Member-only story
About me
When I was five I went to have my tonsils out — this was an operation nobody bothers with any more, but back then, when the Beatles were young, it was quite normal for children with lots of cold and coughs and bad ear-aches to go into hospital, have their tonsils and sometimes their adenoids out and go home a few days later.
(Tonsils are lymph nodes in the throat.)
I must say, after the operation I stopped having the awful ear-aches that sent me crying onto the landing at 2 am and got me in trouble with my parents. I still remember the feeling of an invisible steel spike being hammered into my ear until I didn’t know what to do with myself.
But while I was in hospital I discovered something strange.

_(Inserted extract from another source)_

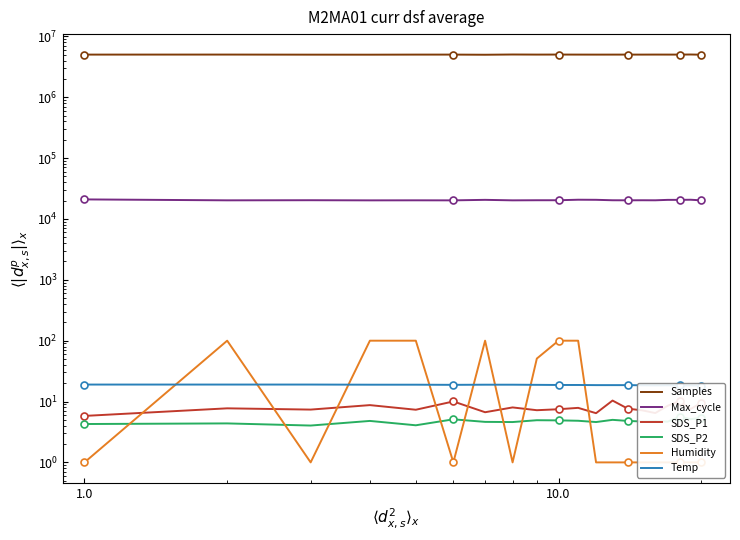

Which series has the widest spread of values?

Samples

I was happily telling myself a story while lying in bed, waiting to go to sleep, when a nurse put her head round the door and asked grumpily what I was doing.

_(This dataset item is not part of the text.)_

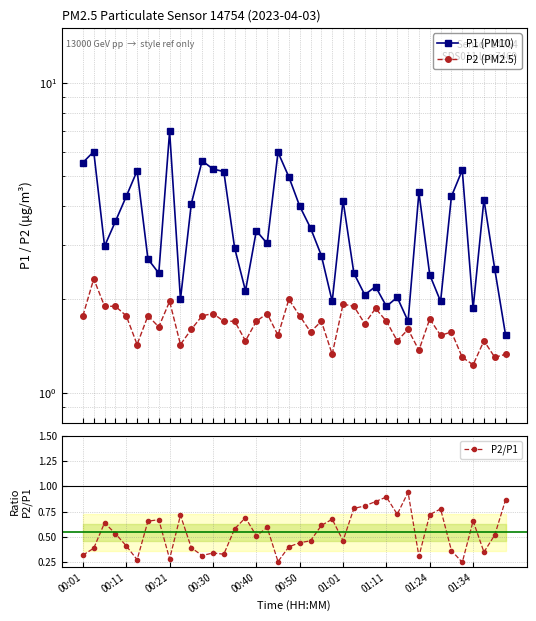

What is the sum of all P2/P1 values?

21.8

“I’m telling myself a story,” I explained to the poor creature, “It’s about a naughty hamster.”
“Well, stop it and be quiet. You’ll wake the other children.”
I was astonished. Whyever couldn’t I tell myself stories? What else was there to do at night?
Before, when I was sharing a bedroom with my new little brother I had threatened him with horrible things if he dared to interrupt my constant stories. That settled him.
But for some reason, grown-ups didn’t like me telling stories.